Solve island connectivity and string multiplication
Company: Meta
Role: Software Engineer
Category: Coding & Algorithms
Difficulty: Medium
Interview Round: Technical Screen
##### Question
Given N distinct islands (e.g., a, b, c…) and a list of existing undirected paths between them, compute the minimum number of additional paths required so that all islands become connected. LeetCode 43. Multiply Strings – Given two non-negative integers represented as strings, return their product as a string. (Clarify whether the carry can exceed 10.)
https://leetcode.com/problems/multiply-strings/description/
Quick Answer: This question evaluates graph connectivity reasoning (computing minimum edges to unify components) and string-based big-integer arithmetic (multiplying numbers represented as strings), testing competency in graph theory, component analysis, and numeric string manipulation.
You are given n islands labeled from 0 to n-1 and a list of existing undirected paths (connections) between them. Each connection is a pair [u, v] with 0 <= u, v < n and u != v. Determine the minimum number of additional paths needed to make all islands belong to a single connected component.

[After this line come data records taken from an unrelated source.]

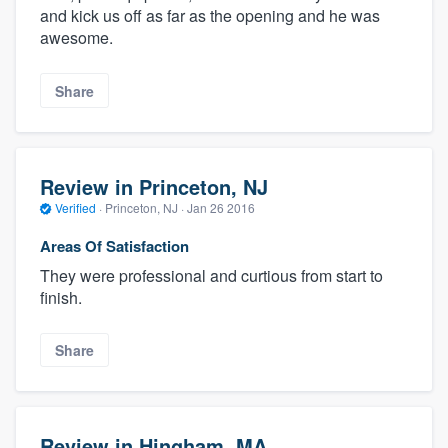
and kick us off as far as the opening and he was
awesome.
Share
Review in Princeton, NJ
Verified
·
Princeton, NJ ·
Jan 26 2016
Areas Of Satisfaction
They were professional and curtious from start to
finish.
Share
Review in Hingham, MA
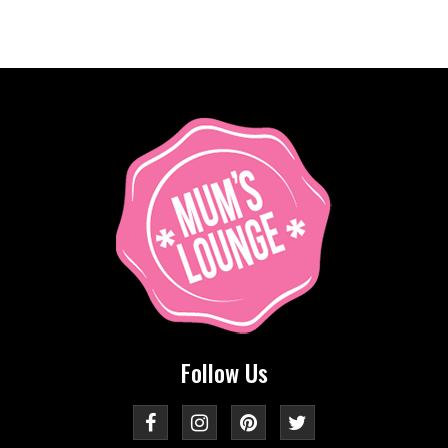
Follow Us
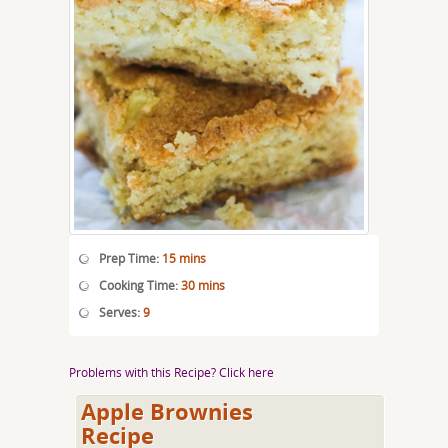
Prep Time:
15 mins
Cooking Time:
30 mins
Serves:
9
Problems with this Recipe? Click here
Apple Brownies
Recipe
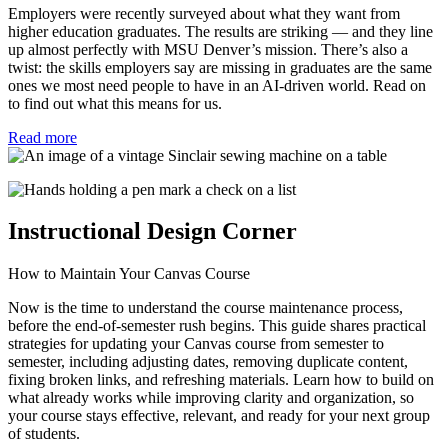
Employers were recently surveyed about what they want from
higher education graduates. The results are striking — and they line
up almost perfectly with MSU Denver’s mission. There’s also a
twist: the skills employers say are missing in graduates are the same
ones we most need people to have in an AI-driven world. Read on
to find out what this means for us.
Read more
Instructional Design Corner
How to Maintain Your Canvas Course
Now is the time to understand the course maintenance process,
before the end-of-semester rush begins. This guide shares practical
strategies for updating your Canvas course from semester to
semester, including adjusting dates, removing duplicate content,
fixing broken links, and refreshing materials. Learn how to build on
what already works while improving clarity and organization, so
your course stays effective, relevant, and ready for your next group
of students.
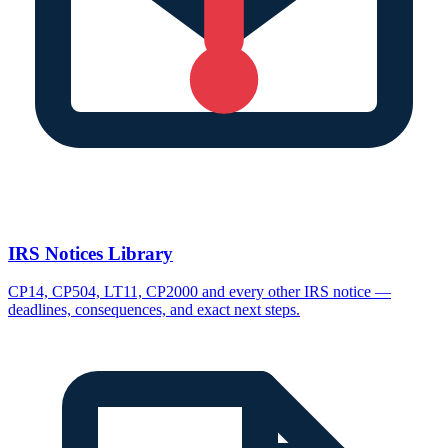
IRS Notices Library
CP14, CP504, LT11, CP2000 and every other IRS notice —
deadlines, consequences, and exact next steps.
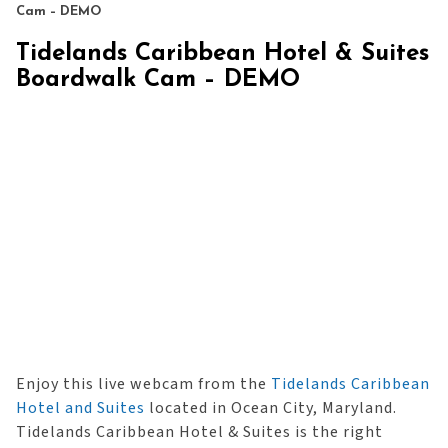
Cam – DEMO
Tidelands Caribbean Hotel & Suites
Boardwalk Cam – DEMO
Enjoy this live webcam from the
Tidelands Caribbean
Hotel and Suites
located in Ocean City, Maryland.
Tidelands Caribbean Hotel & Suites is the right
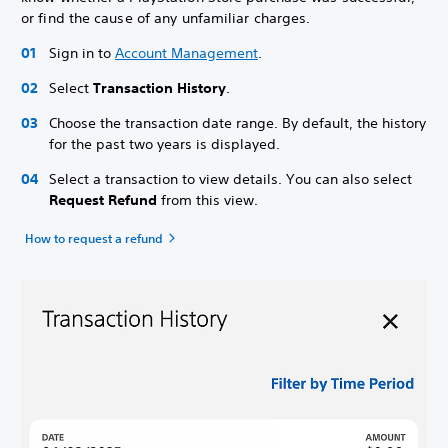
or find the cause of any unfamiliar charges.
Sign in to
Account Management
.
Select
Transaction History
.
Choose the transaction date range. By default, the history
for the past two years is displayed.
Select a transaction to view details. You can also select
Request Refund
from this view.
How to request a refund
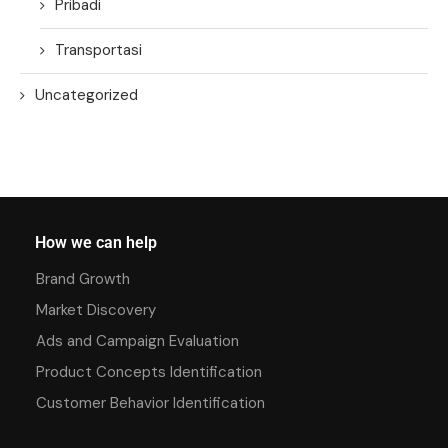
Pribadi
Transportasi
Uncategorized
How we can help
Brand Growth
Market Discovery
Ads and Campaign Evaluation
Product Concepts Identification
Customer Behavior Identification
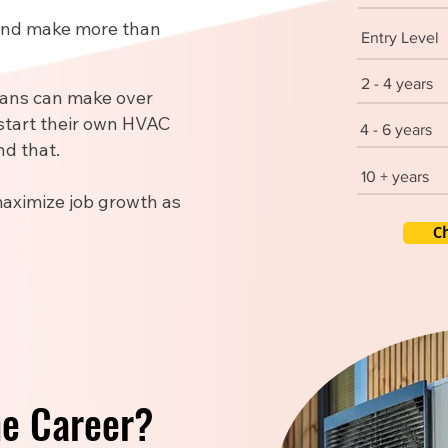
 and make more than
Entry Level
2 - 4 years
ians can make over
start their own HVAC
4 - 6 years
d that.
10 + years
maximize job growth as
C
he Career?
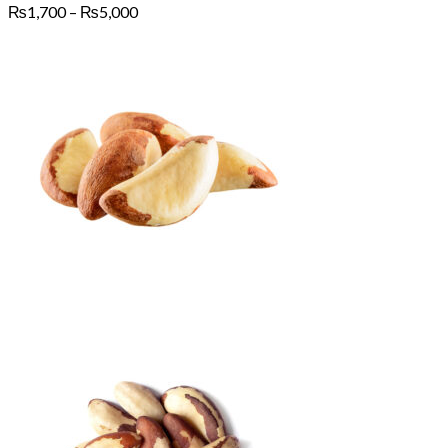
Price
₨
1,700
–
₨
5,000
range:
₨1,700
through
₨5,000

You may add a path between any two distinct islands.
Constraints
- 1 <= n <= 200000
- 0 <= len(connections) <= 200000
- connections[i] = [u, v], where 0 <= u, v < n and u != v
- Islands are distinct and labeled 0 to n-1
- Multiple or duplicate connections may be present and should be treated as a single connection for connectivity
Solution
def min_additional_paths(n: int, connections: list[list[int]]) -> int:
# Union-Find (Disjoint Set Union) implementation
parent = list(range(n))
rank = [0] * n
def find(x: int) -> int:
while parent[x] != x:
parent[x] = parent[parent[x]] # path compression (halving)
x = parent[x]
return x
def union(a: int, b: int) -> bool:
ra, rb = find(a), find(b)
if ra == rb:
return False
if rank[ra] < rank[rb]:
ra, rb = rb, ra
parent[rb] = ra
if rank[ra] == rank[rb]:
rank[ra] += 1
return True
# Merge sets for each connection
for u, v in connections:
# Assuming inputs are valid per constraints; ignore self-loops if any
if u != v:
union(u, v)
# Count unique roots (connected components)
roots = set(find(i) for i in range(n))
components = len(roots)
# Minimum additional edges to connect all components is components - 1
return components - 1
Explanation
We treat islands as nodes in an undirected graph. Using Union-Find, we merge endpoints of each existing path to form connected components. The minimum number of edges required to connect k components into a single component is k - 1, since each new edge can join two components. Thus, after counting components via Union-Find, we return components - 1.
Time complexity: O(n + m) where m = len(connections). Space complexity: O(n).
Hints
- The minimum number of additional paths required equals the number of connected components minus one.
- Use DFS/BFS or Union-Find (Disjoint Set Union) to count connected components efficiently.
- Be careful to handle duplicate connections without affecting the component count.